Not surprisingly, low-income students are more likely than their higher-income peers to start postsecondary education at lower-cost community colleges than at four-year institutions. Add this fact to the booming enrollment at community colleges—approximately 7 million students or nearly half of all undergraduate students today—and one can quickly surmise that community colleges are an important starting point for low-income students of all academic abilities seeking to obtain bachelor’s degrees. However, in spite of the high-profile national agenda to improve college outcomes for low-income students, as few as 12% of community college students who express an intention to transfer and complete a bachelor’s degree actually do so, according to a 2013 report by the Century Foundation. So what more can be done to push students along to bachelor’s degree completion?
One way to start is to identify high-achieving community college students who plan to transfer and encourage them to apply to selective and highly selective colleges and universities, which are known to graduate greater proportions of their students including low- to moderate-income students.
There are challenges, however, with such a plan. Despite academic success at the community college level, low-income students have a difficult pathway to navigate to get to elite institutions, and such institutions, particularly those that decry the dearth of accessible high-achieving, low-income students, have not been looking in the right places nor making it easy for academically qualified students to access their institutions. Leadership at both two-year and four-year colleges, institutional buy-in, and effective pre- and post-transfer advising are all needed to build better transfer pathways for qualified students.

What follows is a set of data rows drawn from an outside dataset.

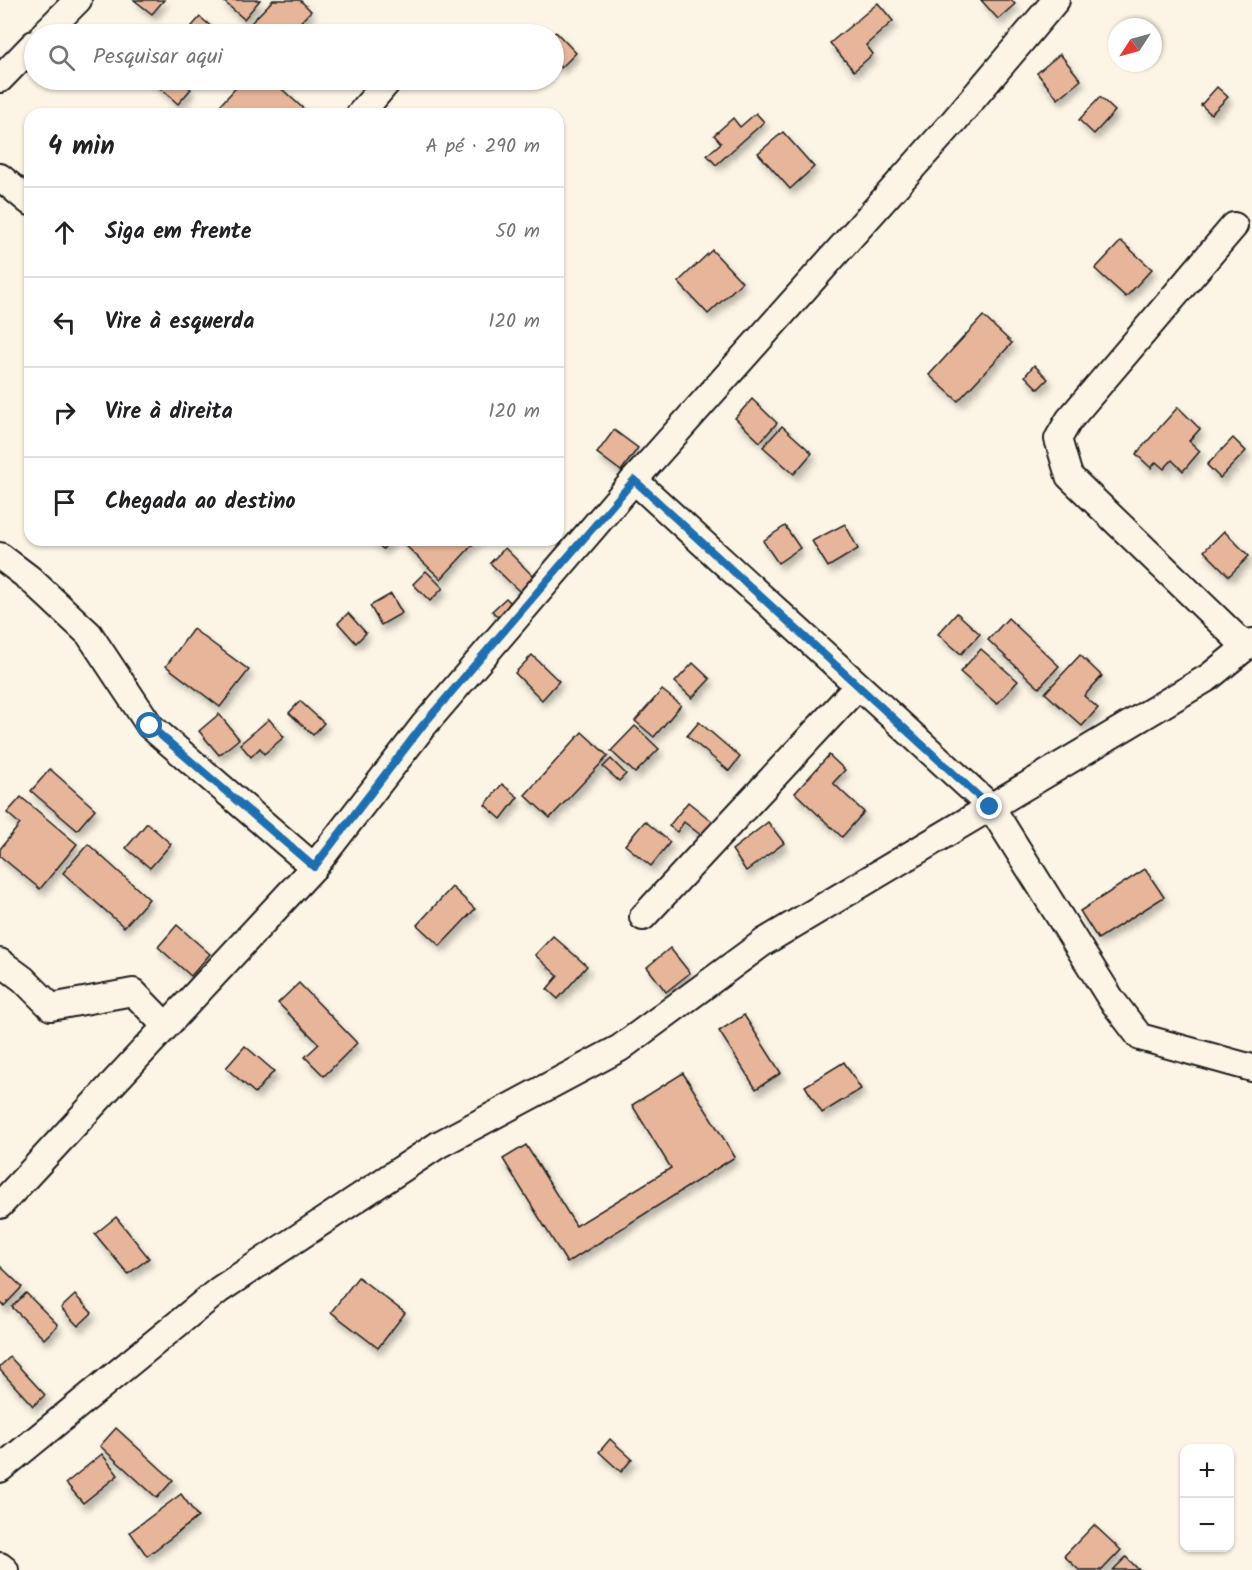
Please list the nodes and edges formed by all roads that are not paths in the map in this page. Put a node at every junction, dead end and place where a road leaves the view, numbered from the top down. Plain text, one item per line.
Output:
1 (78, 0) edge
2 (1056, 0) edge
3 (54, 24) edge
4 (24, 54) edge
5 (0, 79) edge
6 (380, 90) edge
7 (365, 108) edge
8 (0, 177) edge
9 (24, 197) edge
10 (1234, 226) dead end
11 (634, 480) junction
12 (0, 556) edge
13 (1249, 645) edge
14 (858, 686) junction
15 (990, 807) junction
16 (314, 867) junction
17 (643, 917) dead end
18 (0, 962) edge
19 (165, 1025) junction
20 (1252, 1068) edge
21 (0, 1205) edge
22 (0, 1469) edge
23 (0, 1566) edge
24 (5, 1570) edge

1 - 3 street
2 - 11 street
4 - 5 street
6 - 7 street
8 - 9 street
10 - 13 street
11 - 14 street
11 - 16 street
12 - 16 street
13 - 15 street
14 - 15 street
14 - 17 street
15 - 20 street
15 - 22 street
16 - 19 street
18 - 19 street
19 - 21 street
23 - 24 street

In 2006, the Jack Kent Cooke Foundation took on this challenge and funded 14 highly selective colleges and universities with the goal of developing practices that promote sustainable increases in the number of community college high-achievers from low- to moderate-income backgrounds. Part of the goal was not just increased enrollment but student success at those institutions. The program, called the Community College Transfer Initiative (CCTI), was funded for eight years through 2014.
The initiative recognized both the influence of attending selective colleges and universities on lower-income students’ future success and the contributions that the students could make to the four-year campuses. After all, community college students are more likely to be older, underrepresented minorities, and first generation college-going, according to a recent article by published The Journal of Higher Education, published by the Ohio State University Press. But, it also acknowledged that low-income community college students faced economic, cultural and informational barriers to accessing these institutions.
An evaluation of the CCTI conducted by Cathy Burack and Susan Lanspery of the Center for Youth and Communities at Brandeis University found that when given the opportunity to transfer and comparable financial aid to similarly situated native students, low-income community college students will thrive at highly selective four-year institutions. Over a three-year period, CCTI students collectively maintained a 3.0 GPA, earned 95% of the credits they attempted, and persisted to graduation. Participating students not only performed well, they experienced other benefits: the onset of new possibilities, higher aspirations—after transferring, nearly 80% planned to attend graduate school compared with only 20% prior to transferring—and what one student described as intellectual “feasting.”
Just as important to the long-term viability of these kinds of programs the institutions themselves benefitted from the CCTI programs. Two-year colleges enriched their institutional transfer culture, increased information about transfer options for students, improved advising programs, and for some institutions, enhanced efforts to develop more rigorous curricular and honors programs. At four-year institutions, diversity of the student body increased in terms of life experiences, income and maturity. CCTI students contributed to the intellectual life of the campuses and became campus leaders.
If transfer inures to the benefit of all, then why don’t more lower-income community college students make their way to top colleges? The students who benefitted most from CCTI were the ones who typically would not have considered the possibility of attending a highly selective institution because they would not have known how to navigate the process, would have believed these institutions were cost-prohibitive, and would have felt that they did not belong.
For maximum success, institutions must find and prepare the right students and support them through and after transfer. Some students will already be on the path to transferring to top four-year institutions. To find and encourage students who may not already be aware of their options, the CCTI institutions identified many effective practices, such as:
- Developing partnerships with community colleges. The best partnerships identified key individuals at both institutions focused on facilitating student transfer; established structures to facilitate frequent communication; and were mutually respectful, stressing the importance of learning from each other.
- Convening a planning team, which sought to better understand the decision-making of low- to moderate-income community college students and the factors that contribute to their success.
- Developing academic collaborations, ranging from co-presenting at conferences to more robust relationships involving faculty co-teaching classes to community college students.
- Involving students who had already transferred in the outreach process to serve as ambassadors and peer mentors, provide input, and offer student perspectives to prospective transfer students.
One of the key takeaways for the Jack Kent CookeFoundation is that there are many students who excel in community colleges and will continue to excel if given the chance to transfer to highly selective colleges. But, whether they get to transfer is largely in the hands of the leadership, faculty, and staff at both the four-year and two-year colleges.
Emily R. Froimson, vice president of programs at the Jack Kent Cooke Foundation, oversaw the Community College Transfer Initiative from 2006 to 2014.